---
title: Processes
subtitle: Lecture 1, course in operating systems
tag: EDA093
...

- We run several processes at the same time 
	- false, it feels like we run several processes at the same time
- One CPU can only run one program at the same time
	- false, each CPU core can only run one process at the same time
    
# Context Switching

Is about saving information about the current process, and then
loading new information about the new process in order to
switch from executing / running one to the other.

We save the information about the processes into something called
the process context block (PCB). This is what we load from and to.
There are two primary states a process can be in, which is either
executing or idleing. The scheduler (process that determines the
process schedule, when what process should run or idle) can only pick
idle proccess, not processes that are already executing.

## Process Concept

A process is a program in execution, process execution progresses in
a sequential fashion. A program is something passive stored on disk,
it is in some way the blueprint for what the process should be like.
The blueprint (program) can create multiple processes, not just one.

## Process Memory Layout

![Process Memory Layout](/postfiles/tirK8/img1.svg)

The memory of the process consists of multiple parts.

- Text Section --- Where the machine instructions are stored.
- Data Section --- Where the global variables are stored.
- Heap --- Where dynamically allocated memory is stored.
- Stack --- Where temporary data is stored like function parameters, return addresses etc.

## Diagram of Process State

![Process State Transition Diagram](/postfiles/tirK8/img2.svg)

When a process is executing, depending on what instructions it executes,
it may change the state its in from the viewpoint of the operating system.
The possible states it can be in are the following.

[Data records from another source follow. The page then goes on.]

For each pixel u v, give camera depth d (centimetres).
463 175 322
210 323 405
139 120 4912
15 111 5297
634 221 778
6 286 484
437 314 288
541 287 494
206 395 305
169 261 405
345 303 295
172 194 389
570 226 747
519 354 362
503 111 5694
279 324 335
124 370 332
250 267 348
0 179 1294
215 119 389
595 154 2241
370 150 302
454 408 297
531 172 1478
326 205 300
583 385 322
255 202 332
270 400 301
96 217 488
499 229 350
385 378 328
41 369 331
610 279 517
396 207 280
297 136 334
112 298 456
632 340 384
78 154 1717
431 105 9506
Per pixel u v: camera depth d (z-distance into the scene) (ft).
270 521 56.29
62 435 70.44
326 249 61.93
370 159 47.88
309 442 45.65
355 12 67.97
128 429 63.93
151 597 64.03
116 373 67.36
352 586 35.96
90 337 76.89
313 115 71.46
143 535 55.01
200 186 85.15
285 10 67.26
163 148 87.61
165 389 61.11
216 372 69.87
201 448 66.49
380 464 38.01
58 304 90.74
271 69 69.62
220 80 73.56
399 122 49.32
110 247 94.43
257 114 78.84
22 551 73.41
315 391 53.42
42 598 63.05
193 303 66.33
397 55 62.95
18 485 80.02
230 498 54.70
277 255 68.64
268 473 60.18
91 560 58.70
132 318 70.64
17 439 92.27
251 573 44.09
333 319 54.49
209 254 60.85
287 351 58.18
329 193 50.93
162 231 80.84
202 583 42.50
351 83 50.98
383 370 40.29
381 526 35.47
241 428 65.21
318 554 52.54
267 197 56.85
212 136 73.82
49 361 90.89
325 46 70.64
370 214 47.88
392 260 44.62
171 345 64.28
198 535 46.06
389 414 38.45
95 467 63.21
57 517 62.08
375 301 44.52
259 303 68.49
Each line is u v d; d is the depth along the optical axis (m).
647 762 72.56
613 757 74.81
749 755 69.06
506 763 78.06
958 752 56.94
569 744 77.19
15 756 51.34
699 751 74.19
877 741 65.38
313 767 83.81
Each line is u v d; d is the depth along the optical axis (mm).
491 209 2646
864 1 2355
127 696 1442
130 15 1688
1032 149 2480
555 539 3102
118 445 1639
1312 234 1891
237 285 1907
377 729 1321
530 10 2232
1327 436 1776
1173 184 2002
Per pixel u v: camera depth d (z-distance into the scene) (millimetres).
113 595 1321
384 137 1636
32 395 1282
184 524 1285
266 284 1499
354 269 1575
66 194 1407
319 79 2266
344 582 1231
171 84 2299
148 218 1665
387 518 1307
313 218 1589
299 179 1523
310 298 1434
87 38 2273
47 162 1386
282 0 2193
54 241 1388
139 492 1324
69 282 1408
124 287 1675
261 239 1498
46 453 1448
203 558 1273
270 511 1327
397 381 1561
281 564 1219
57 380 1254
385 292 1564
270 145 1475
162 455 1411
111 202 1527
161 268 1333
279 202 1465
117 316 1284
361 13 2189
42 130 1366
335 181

- New --- The process is in the process of being created.
- Ready --- The process has been created and is wating to be assigned to a processor to start executing.
- Running --- The instructions which the program specified for the process are being executed.
- Waiting --- The process executed some blocking instruction, like an I/O operation, thus it is waiting for that event to occur / complete.
- Terminated --- The process stopped executing.

While you wait for things like I/O operations, the operating system may run
other things in the meantime, this is to save time instead of just doing nothing.

## Context Switching and the Process Context Block

When a CPU switches between executing different processes, the operating system
must in some way save the state the process was in at the instant it was switched away
from in order to properly resume it as if it just kept going. The context is
saved in the so called PCB. Context-switching is a time costly procedure so the operating
system should want to minimize the number of said switches. Context-switching
speed may also vary a lot on hardware, where some hardware provides multiple
set of registers on the CPU in order to accomodate multiple context switches
at once.

One very important example of information that the PCB stores is the
program counter (PC) of the process. This to know the next instruction
the process should execute.

## Process Scheduling

The datastructures you pick has a lot to do with the time and space
complexity of the algorithm that is using the datastructure. Usually,
you want to optimize the datastructure in accordance with how the algorithm
accesses the data. The question then becomes, what is the datastructure of the PCB?

You could try to have one list of all the PCBs and perform linear search
on the list to find PCBs that state that the process is ready and then
execute them. However, in practice this would be very inefficient and slow.

What you do instead is that you have multiple "lists" which are essentially
queues.

## Ready Queue and Various I/O Device Queues

Having a queue removes the need to search, you just pick what's up
next in the queue. You also use multiple organized lists / queues
that are for things like waiting lines to different I/O devices etc.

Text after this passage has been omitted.